Sobre el perfil profesional, explicó: “El técnico agropecuario no es mano de obra calificada, sino un técnico que tiene un perfil definido, que tiene funciones en la parte vegetal, desde la implantación de los cultivos y la cosecha; en la parte animal el cuidado, bienestar, alimentación, sanidad y manejos. Luego operaciones con maquinarias y herramientas y por último la industria, porque la orientación es agroindustria.
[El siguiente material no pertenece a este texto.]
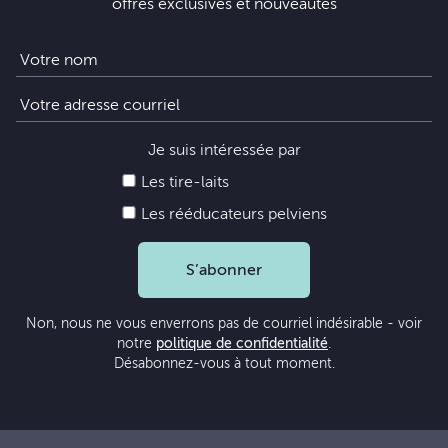
offres exclusives et nouveautés
Je suis intéressée par
Les tire-laits
Les rééducateurs pelviens
S’abonner
Non, nous ne vous enverrons pas de courriel indésirable - voir
notre
politique de confidentialité
.
Désabonnez-vous à tout moment.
Toda la materia prima que surge de la producción vegetal o animal se transforma en alimento y ese es el lema de la escuela: que los chicos valoren lo que es producir alimentos, no sólo para abastecer al comedor, sino también como una fuente de ingresos”.
En cuanto a los proyectos productivos, Cagigas subrayó que el entorno formativo más importante es la ganadería de cría, representativa de la cuenca del Salado. “También derivó la creación de la cabaña ‘La Deseada’ donde tuvimos los primeros nacimientos de los embriones que se implantaron y parte de esa biotecnología trata de que, con esa genética, se pueda mejorar el rodeo de cría y por qué no vender algún reproductor o reproductora para pequeños productores”, detalló.
Con estas iniciativas, la institución busca consolidar su rol como referente en la formación agropecuaria integral, aportando innovación y valores al desarrollo regional.